As part of the Kick Off to the 14th Annual Project AWARE on July 11th, the Iowa DNR will officially designate (as a state water trail) the small segment of the Des Moines River that connects the city of Eldon with Selma as it meanders through Wapello, Davis, and Van Buren counties.  This new 4.7-mile segment adds to the already state-designated 38-mile water trail on the Des Moines River in Van Buren County.  This will bring the total state designated water trail miles in Iowa to 921!   Come JOIN US on the river!

HIGH RES Figure_18-01

For the past two years the DNR and others have been intently gathering information and studying several waterways from the following perspectives: physical, environmental, wildlife, recreational, historical, cultural and social.  The information gathered from the Lower Des Moines River moved us to add this small segment to the existing water trail.  There are a number of cultural sites in close proximity to it, including the American Gothic House in Eldon and the largest known Iowa Indian village site known to exist.
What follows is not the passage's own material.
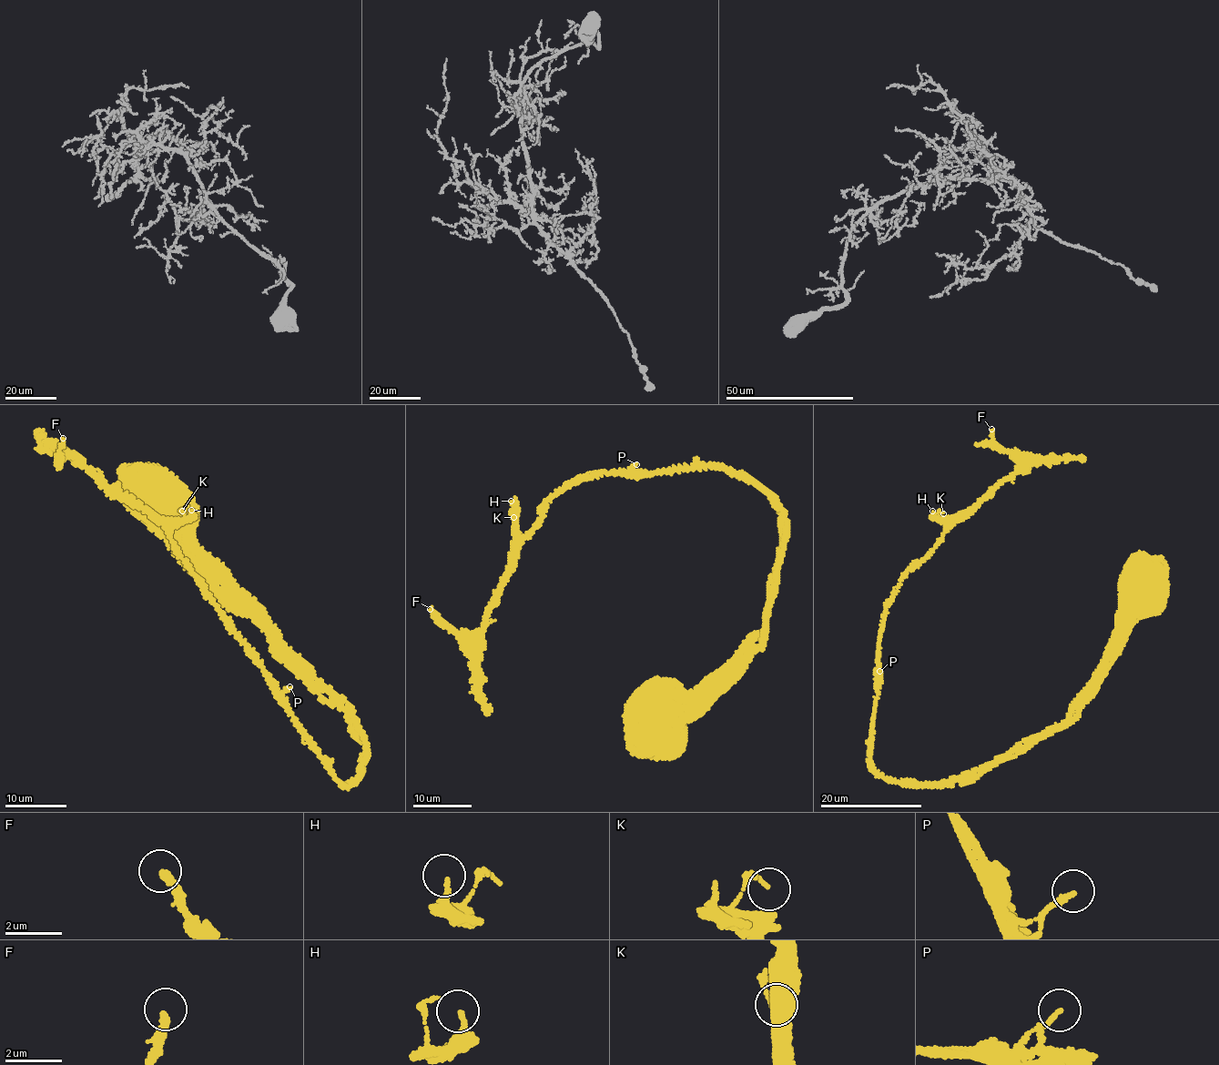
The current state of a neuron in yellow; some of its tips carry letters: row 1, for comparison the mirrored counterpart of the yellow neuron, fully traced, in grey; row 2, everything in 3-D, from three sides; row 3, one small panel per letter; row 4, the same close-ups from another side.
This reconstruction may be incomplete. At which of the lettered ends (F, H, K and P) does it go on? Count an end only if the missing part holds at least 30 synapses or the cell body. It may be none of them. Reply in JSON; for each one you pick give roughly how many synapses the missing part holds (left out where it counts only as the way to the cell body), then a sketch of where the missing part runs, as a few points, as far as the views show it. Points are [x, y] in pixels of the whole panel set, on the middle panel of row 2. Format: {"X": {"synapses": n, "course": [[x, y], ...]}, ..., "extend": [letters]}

The city of Eldon is also excited about the prospect and committed to maintaining and managing its river access as a water trail access. 

While it’s exciting to finally be adding to the column of state designated water trail miles, this designation ceremony also celebrates an important milestone in the history of Iowa’s water trails program.  This project and several others have either completed or are completing the existing conditions phase and moving into the master planning phase, which includes working closely with local communities to develop designs for prioritized infrastructure projects (new or improved accesses, parking, amenities, camping facilities, etc.).  This phase also identifies goals for interpretation, conservation, and river restoration components.  We’ve learned that establishing a solid base of information while engaging with the local communities sets the stage for future innovative and sound development.